→ TASK TO COMPLETE:
Write the records out exactly as shown. No pictures.

----------------

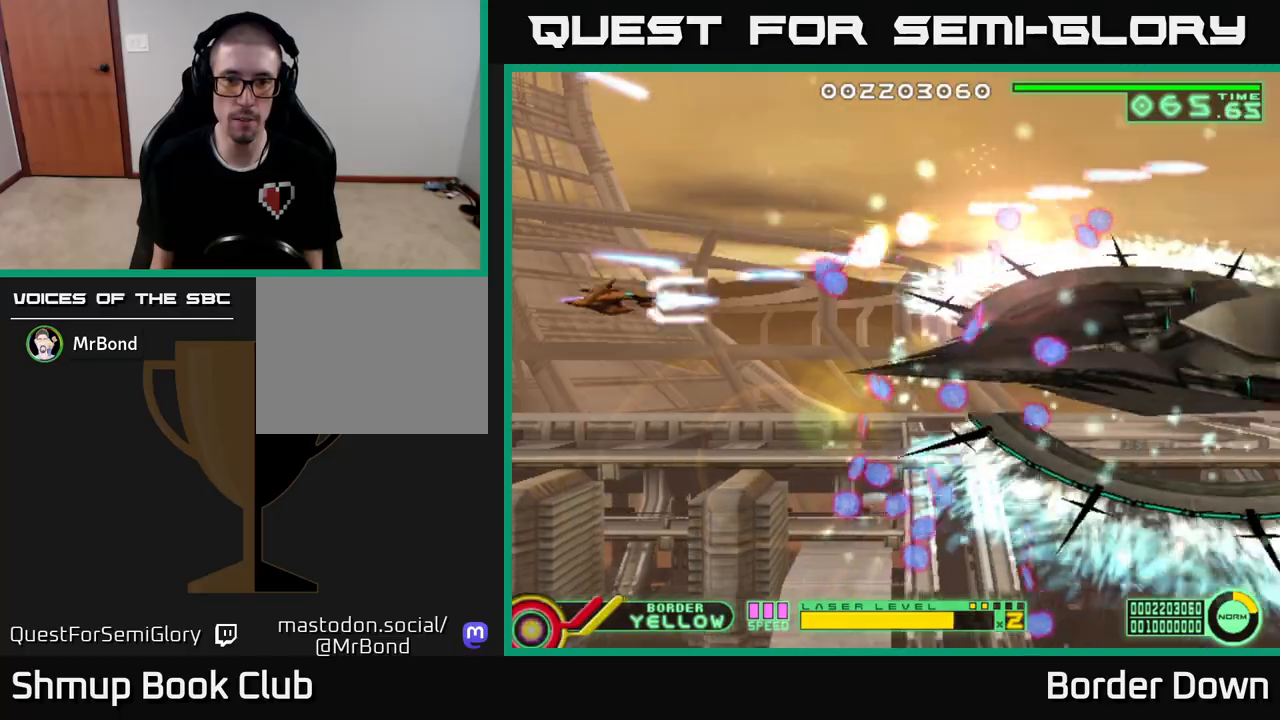
{"buttons": ["A", "DPAD_DOWN"], "left_stick": "center", "right_stick": "center", "events": [[283, "DPAD_LEFT", "down"], [417, "DPAD_LEFT", "up"]]}
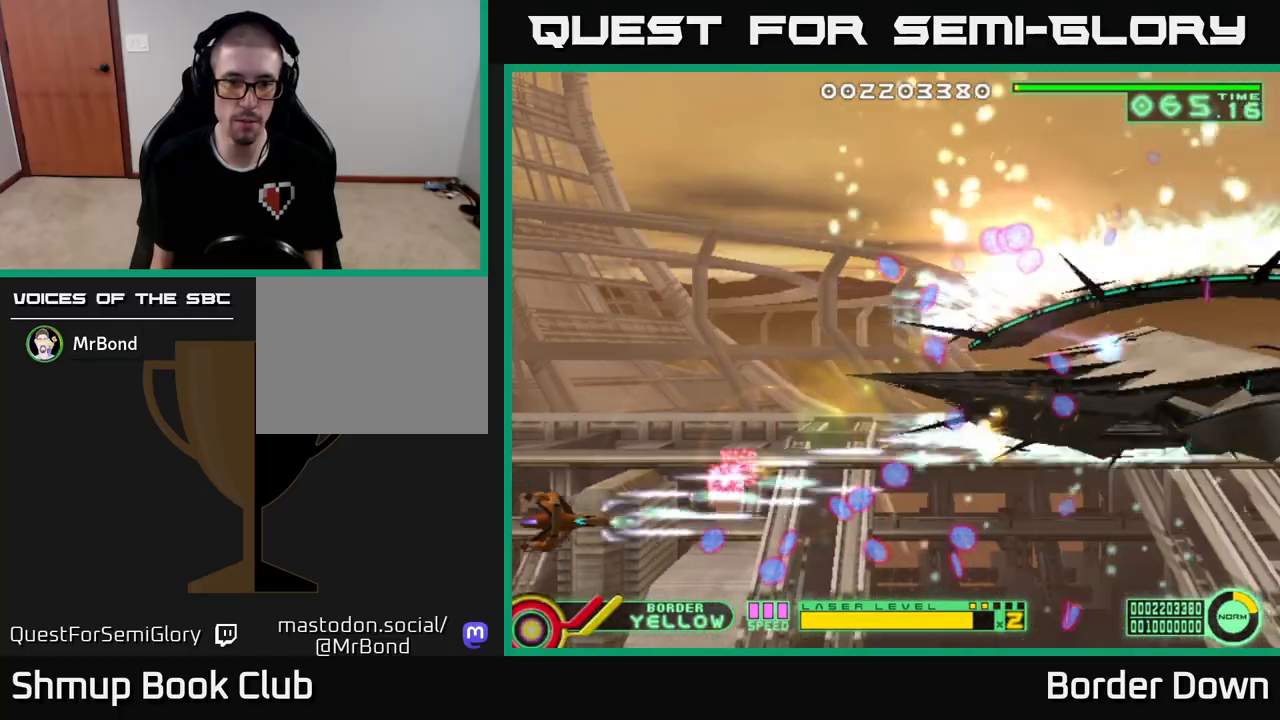
{"buttons": ["A", "DPAD_UP"], "left_stick": "center", "right_stick": "center", "events": [[150, "DPAD_DOWN", "up"], [167, "DPAD_LEFT", "down"], [167, "DPAD_UP", "down"], [183, "DPAD_LEFT", "up"]]}
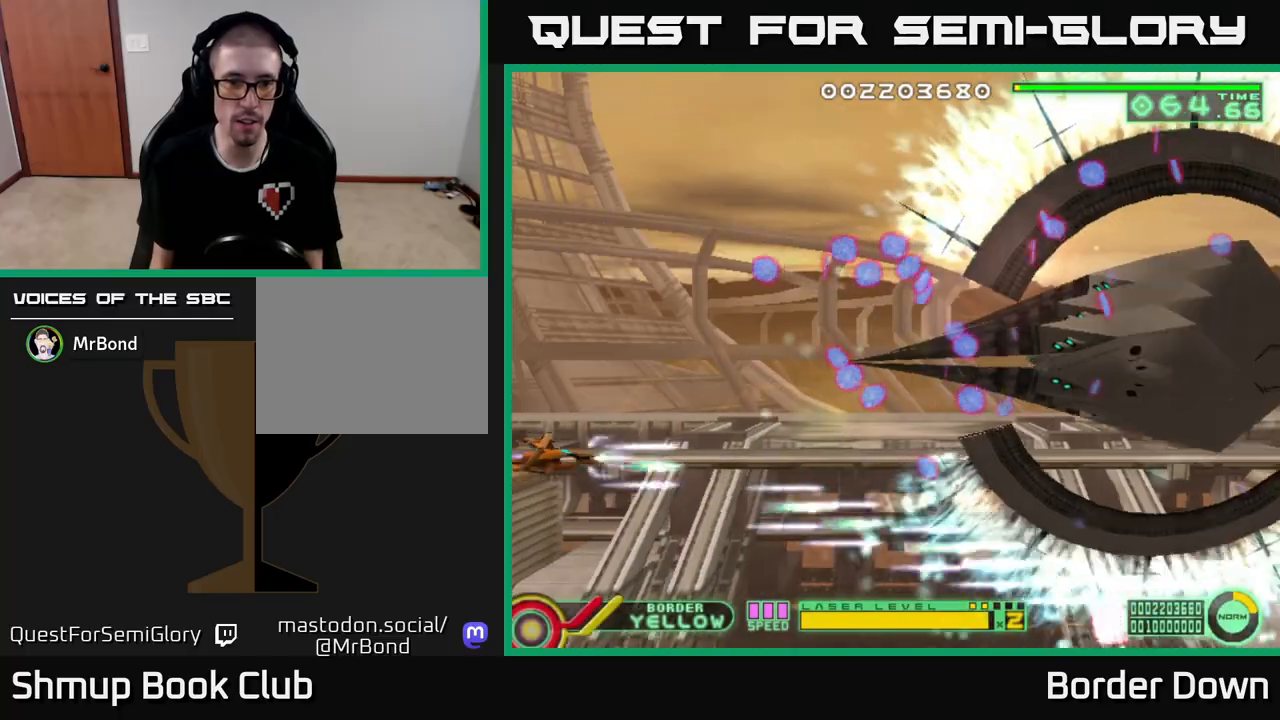
{"buttons": ["A", "DPAD_UP"], "left_stick": "center", "right_stick": "center", "events": []}
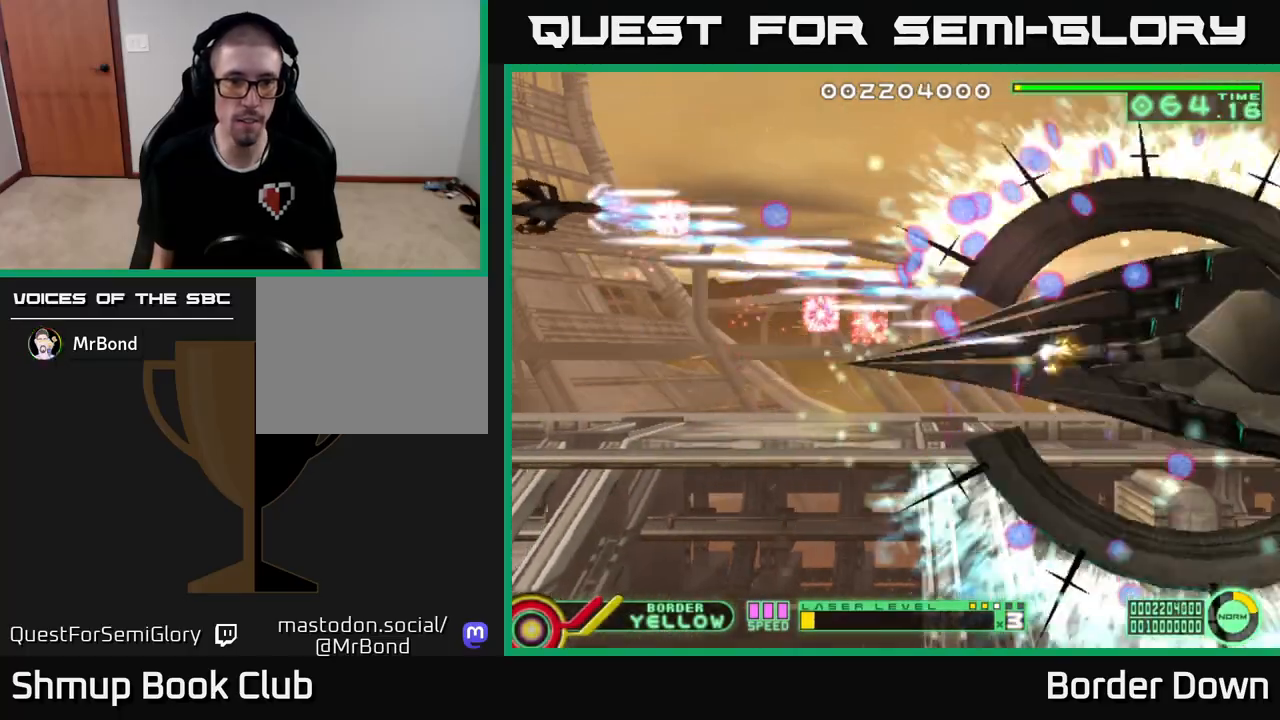
{"buttons": ["A", "DPAD_DOWN"], "left_stick": "center", "right_stick": "center", "events": [[83, "DPAD_UP", "up"], [100, "DPAD_RIGHT", "down"], [117, "DPAD_DOWN", "down"], [133, "DPAD_RIGHT", "up"]]}
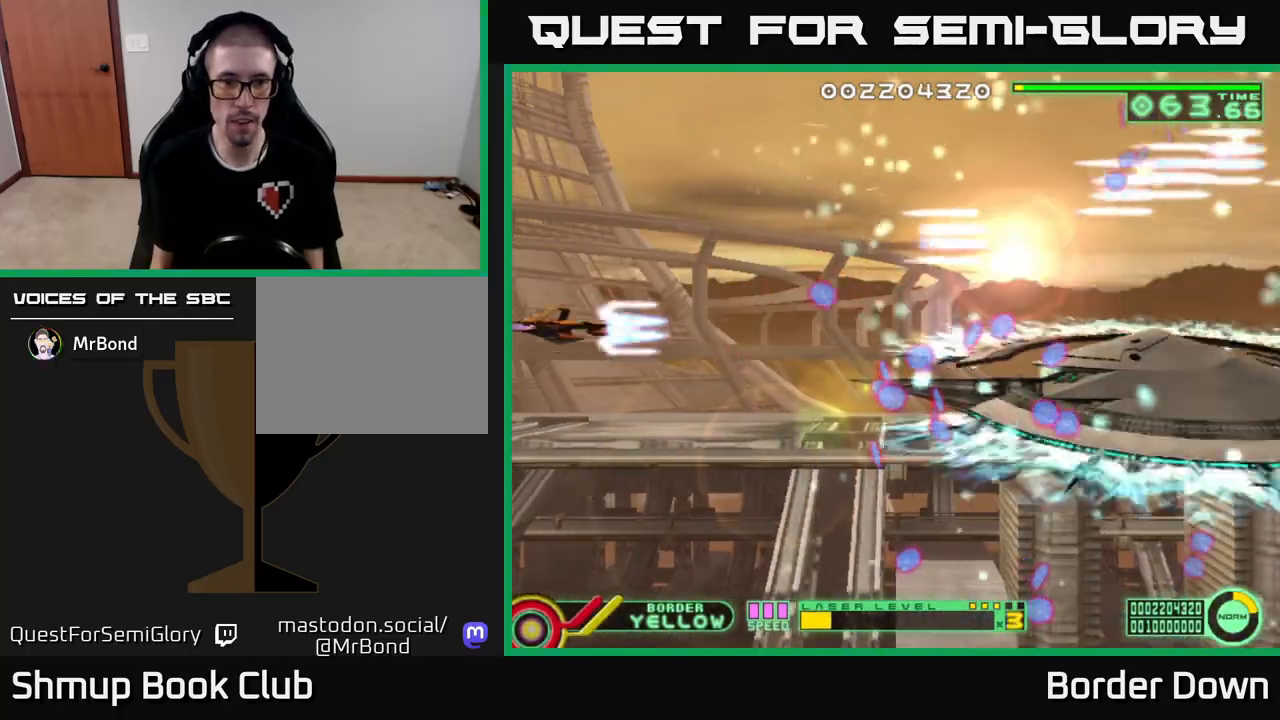
{"buttons": ["A", "DPAD_DOWN"], "left_stick": "center", "right_stick": "center", "events": []}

----------------

→ REPLY TO THE TASK:
{"buttons": ["A", "DPAD_DOWN"], "left_stick": "center", "right_stick": "center", "events": [[283, "DPAD_LEFT", "down"], [417, "DPAD_LEFT", "up"]]}
{"buttons": ["A", "DPAD_UP"], "left_stick": "center", "right_stick": "center", "events": [[150, "DPAD_DOWN", "up"], [167, "DPAD_LEFT", "down"], [167, "DPAD_UP", "down"], [183, "DPAD_LEFT", "up"]]}
{"buttons": ["A", "DPAD_UP"], "left_stick": "center", "right_stick": "center", "events": []}
{"buttons": ["A", "DPAD_DOWN"], "left_stick": "center", "right_stick": "center", "events": [[83, "DPAD_UP", "up"], [100, "DPAD_RIGHT", "down"], [117, "DPAD_DOWN", "down"], [133, "DPAD_RIGHT", "up"]]}
{"buttons": ["A", "DPAD_DOWN"], "left_stick": "center", "right_stick": "center", "events": []}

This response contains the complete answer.